Designer vagina surgery: snip, stitch, kerching!

by MARIE MYUNG-OK LEE

‘One doctor’s sales pitch invites clients to “get double-D labia to go with those double-D implants!”‘ ILLUSTRATION/Hanna Melin

I’ve come to the Congress on Aesthetic Vaginal Surgery because I want to learn more about one of the fastest growing cosmetic procedures in the US. This newish industry consists of doctors and their clients (clients, not patients, because these surgeries are cash-only elective procedures) who believe the female nether area can be improved upon or remediated. Procedures offered include labiaplasty (trimming or completely removing labia), vaginal rejuvenation (tightening), hymenoplasty (“revirgination”) and clitoral “unhooding” – among others.

On my way to check out the exhibits, I pass a 4ft welcome poster of a woman’s bare back and well rounded buttocks. At a cosmetic gynaecology conference at a luxury hotel in Las Vegas only six weeks earlier (yes, these surgeries are so popular there are two competing conferences), even the ads for post-surgical “compression garments” were made to look a little S&M sexy, while the mostly male doctors walked around with name badges festooned with identifying ribbons (“Presenter”! “Faculty”! “Attendee”!), looking like generals returning from battle with a chest full of medals.

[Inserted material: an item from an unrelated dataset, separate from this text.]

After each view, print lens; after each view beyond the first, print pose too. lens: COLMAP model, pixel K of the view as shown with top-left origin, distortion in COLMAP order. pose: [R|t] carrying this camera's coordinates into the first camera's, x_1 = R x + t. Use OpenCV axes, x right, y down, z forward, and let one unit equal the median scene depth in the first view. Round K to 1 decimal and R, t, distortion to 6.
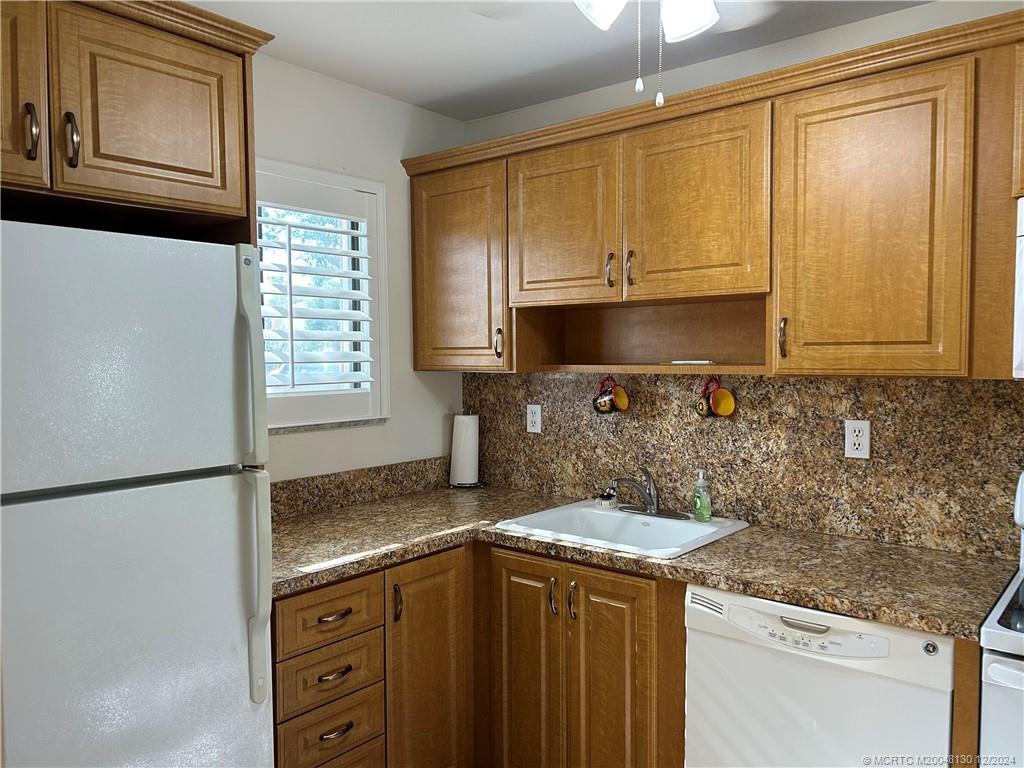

Designer vagina surgery is big business: according to the American Society for Aesthetic Plastic Surgery, in 2009 female consumers spent an estimated $6.8m (£4.4m) on these procedures (the figure counts only plastic surgeons, not gynaecologists). Its popularity is rising in the UK, too – in 2008, the NHS carried out 1,118 labiaplasty operations, an increase of 70% on the previous year. And figures released this year show that plastic surgery company the Harley Medical Group received more than 5,000 inquiries about cosmetic gynaecology in 2010, 65% of them for labial reduction, the rest for tightening and reshaping.

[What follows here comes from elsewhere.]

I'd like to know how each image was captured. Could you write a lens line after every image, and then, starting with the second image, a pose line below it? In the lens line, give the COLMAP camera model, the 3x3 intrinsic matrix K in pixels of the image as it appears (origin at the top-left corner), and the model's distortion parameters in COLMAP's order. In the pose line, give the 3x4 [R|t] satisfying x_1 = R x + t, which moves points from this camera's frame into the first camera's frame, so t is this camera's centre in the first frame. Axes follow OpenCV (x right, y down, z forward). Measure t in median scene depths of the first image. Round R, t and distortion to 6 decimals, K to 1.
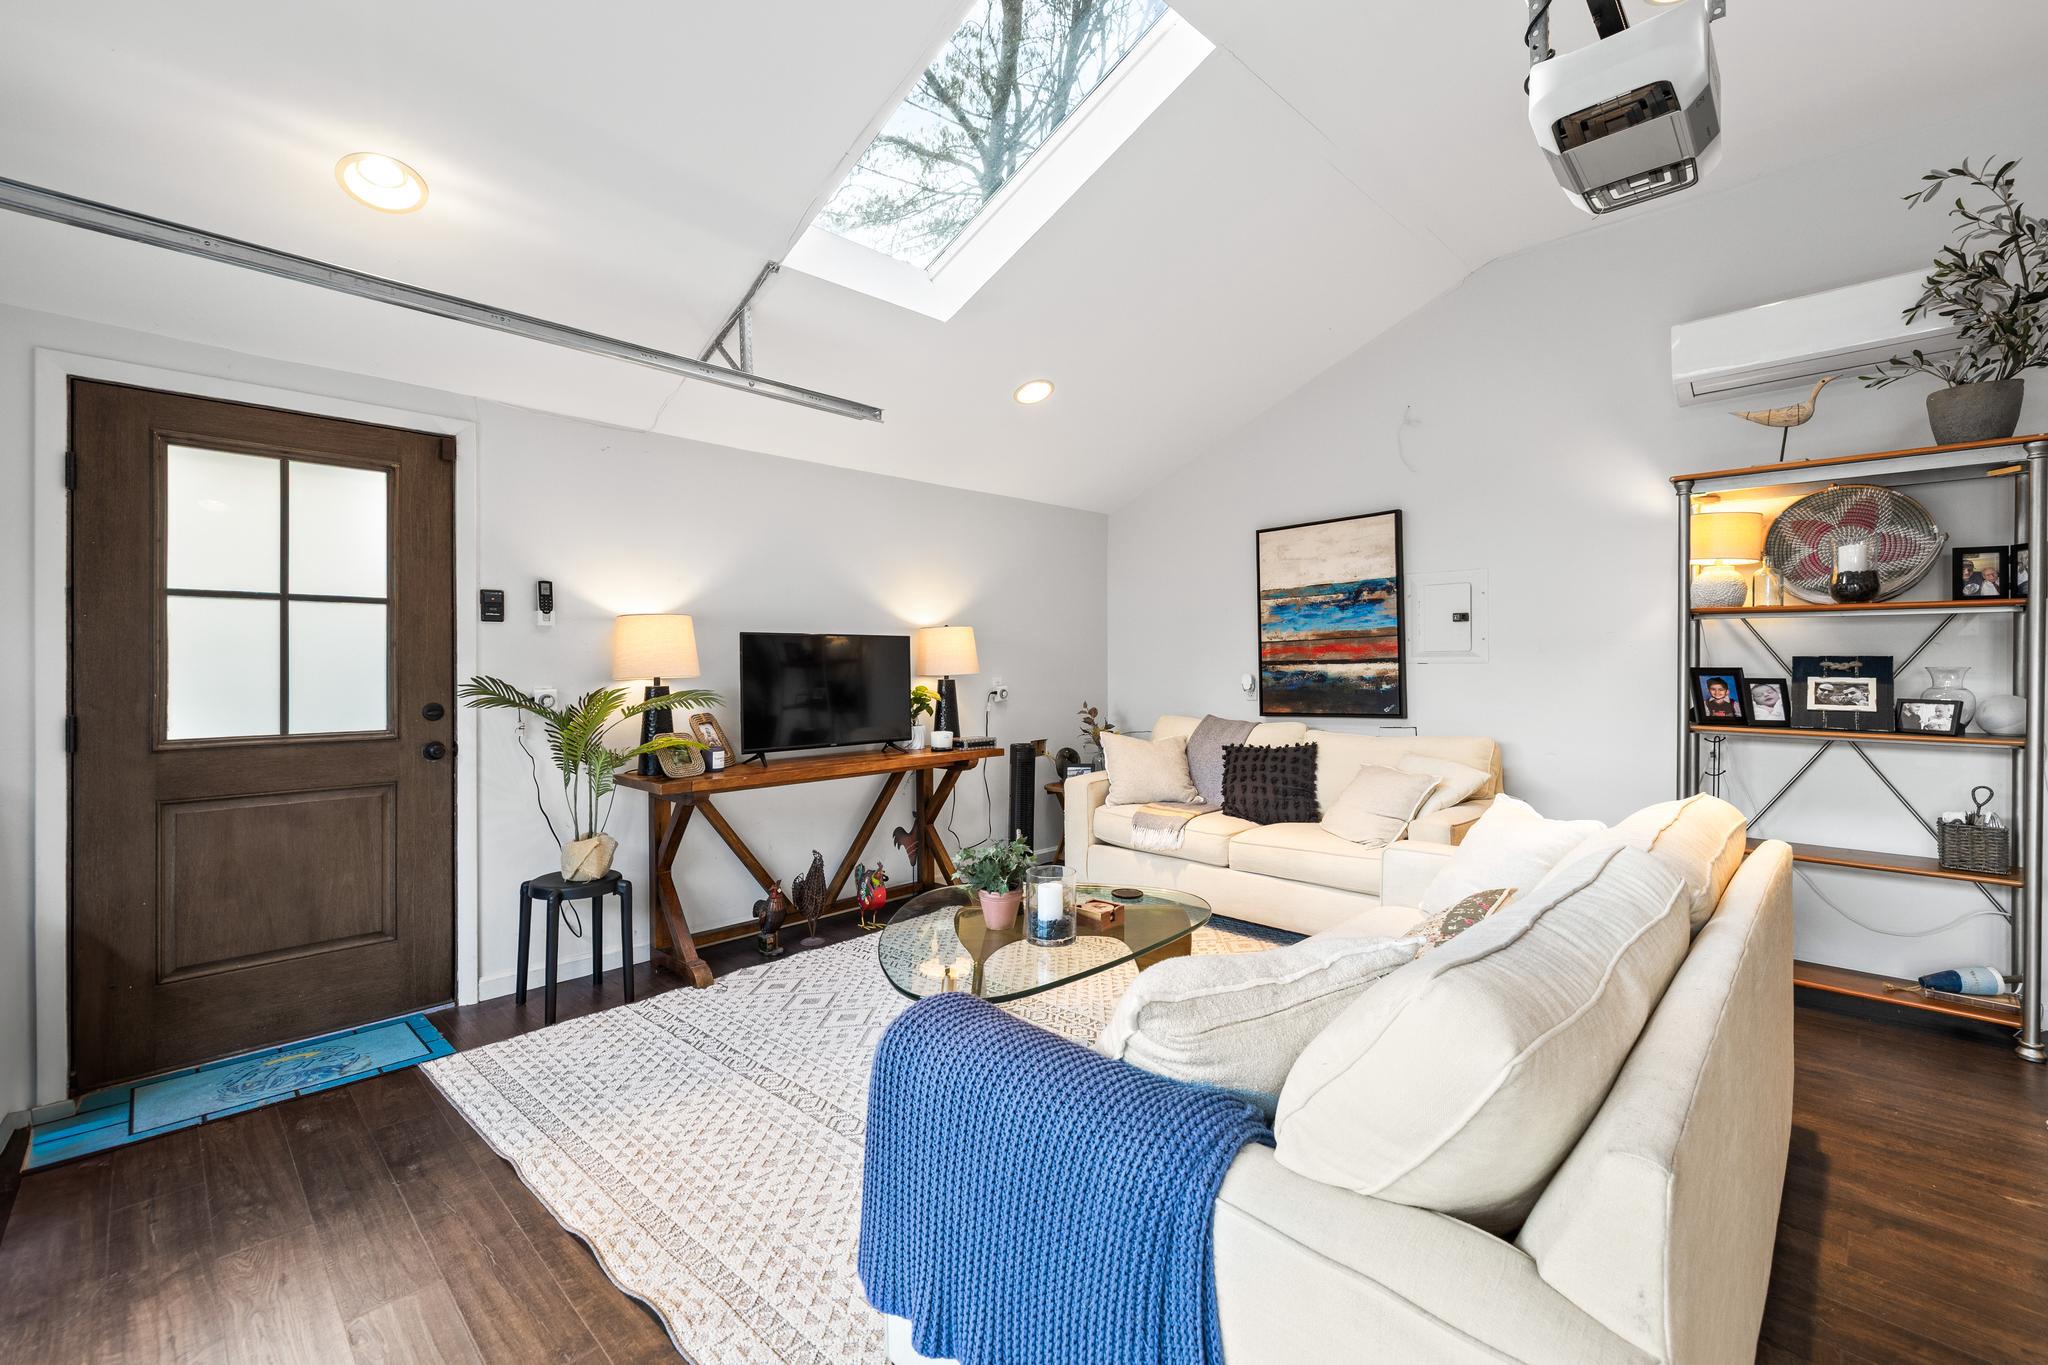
lens RADIAL K [[867.7, 0, 1028.9], [0, 867.7, 667.0], [0, 0, 1]] dist [-0.002379, -0.000020]
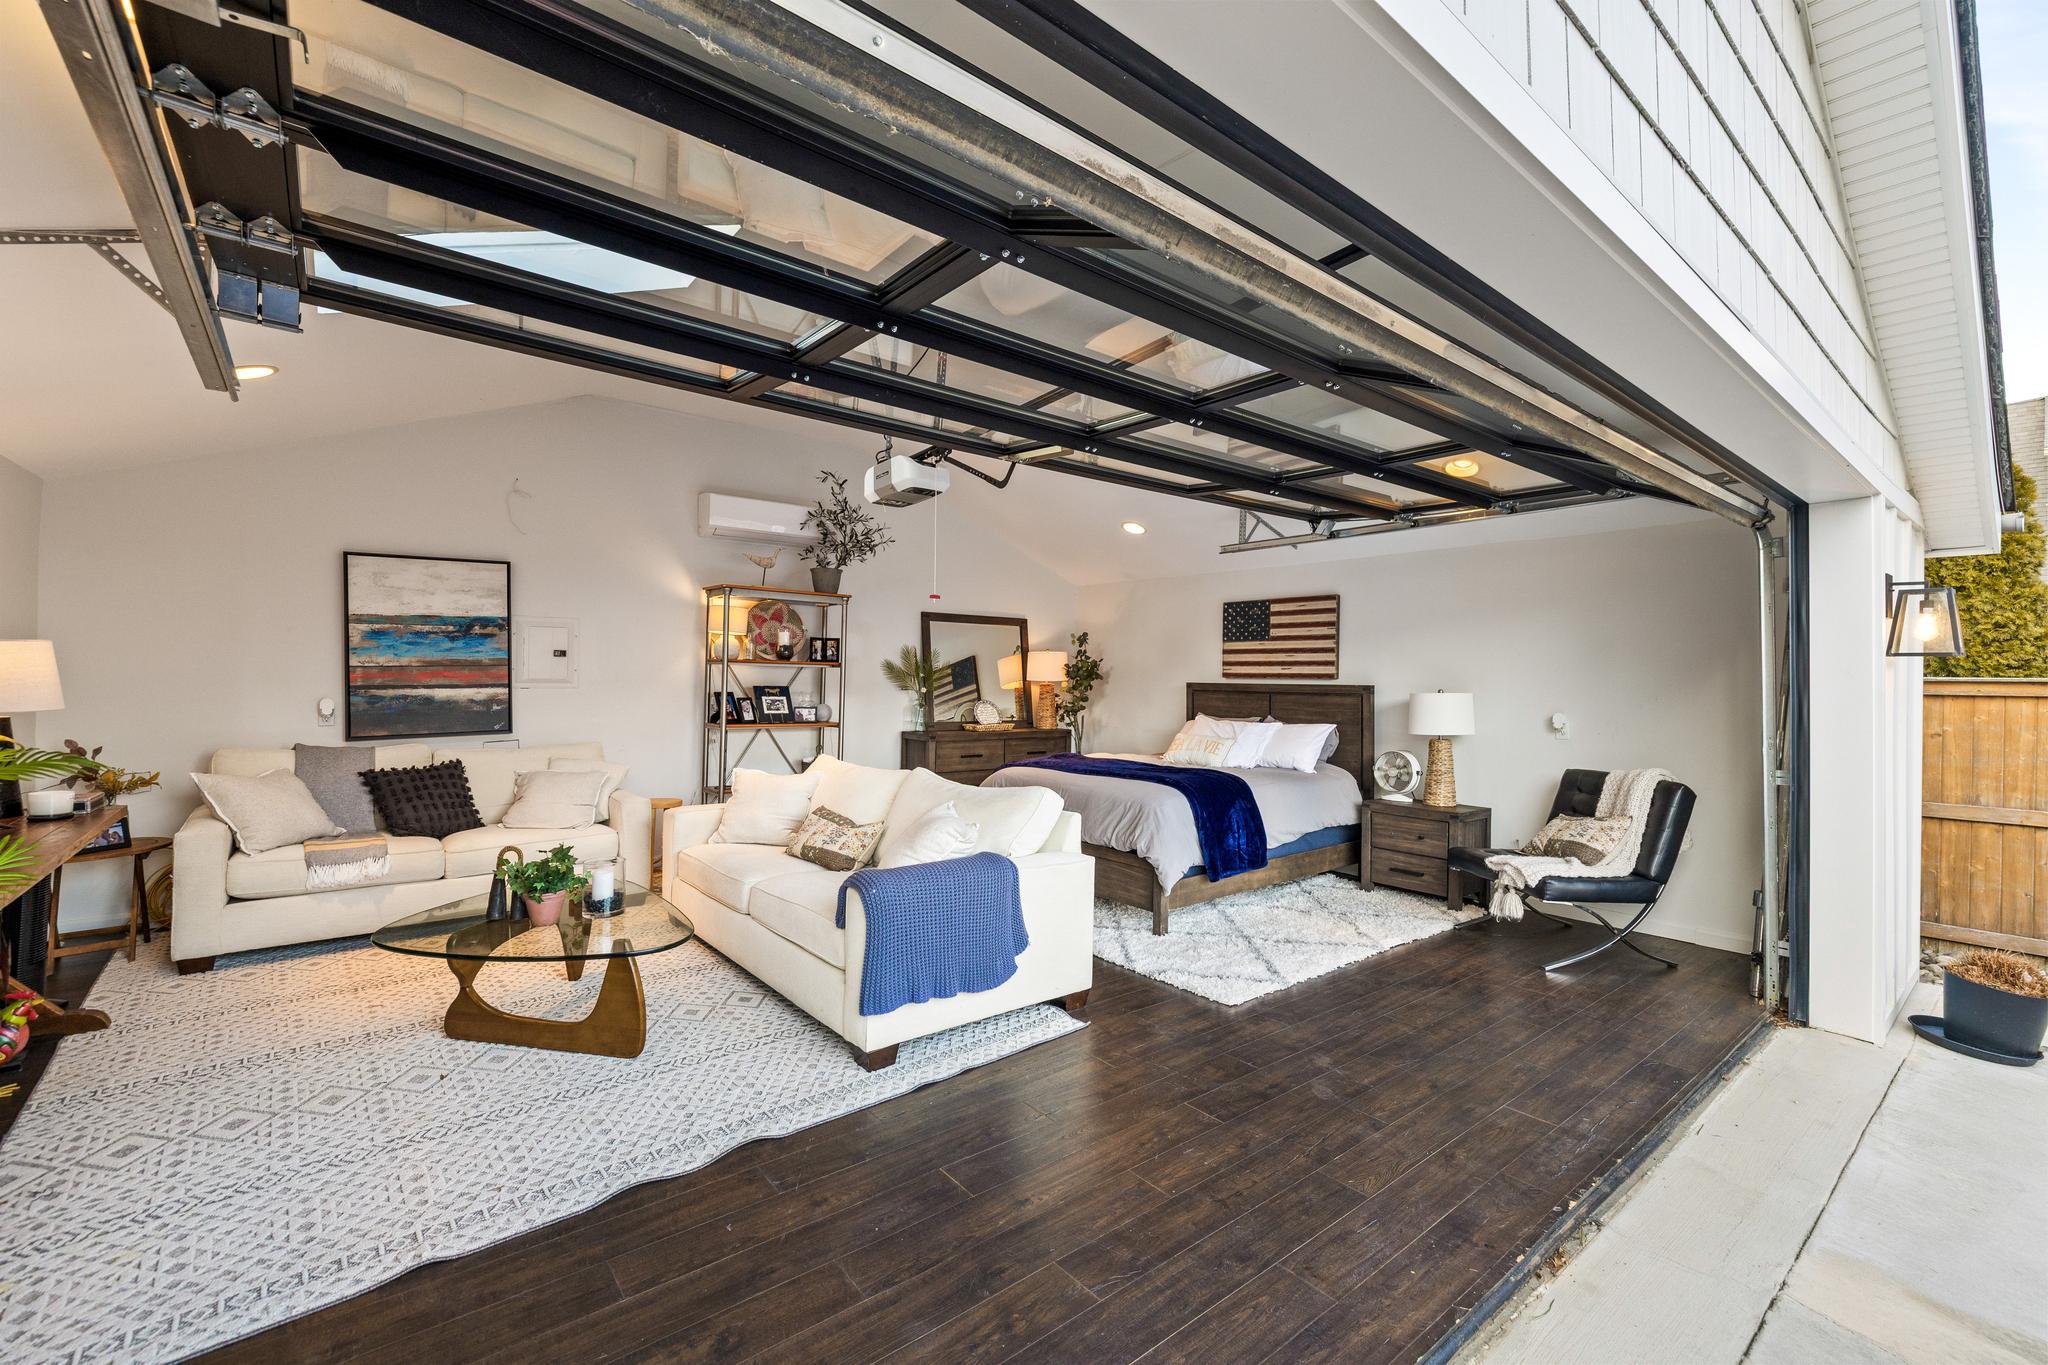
lens RADIAL K [[867.7, 0, 1030.1], [0, 867.7, 679.2], [0, 0, 1]] dist [-0.002379, -0.000020]
pose [[0.114056, 0.000325, 0.993474, -0.691835], [-0.011567, 0.999933, 0.001001, -0.026111], [-0.993407, -0.011606, 0.114052, 0.130004]]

When I ask these doctors about the drastic switch from delivering babies to doing cash-only cosmetic surgeries, many seem uncomfortable. A few sheepishly say they are just exploring their options. The ones already practising cite the rising costs of malpractice insurance, dwindling insurance and government reimbursements (in the US healthcare model, nine months of prenatal care and a normal vaginal delivery nets these primary care providers less than $2,000 [£1,288]). Others talk of a desire for more control over their schedule, rationalising the switch as a “family values” move.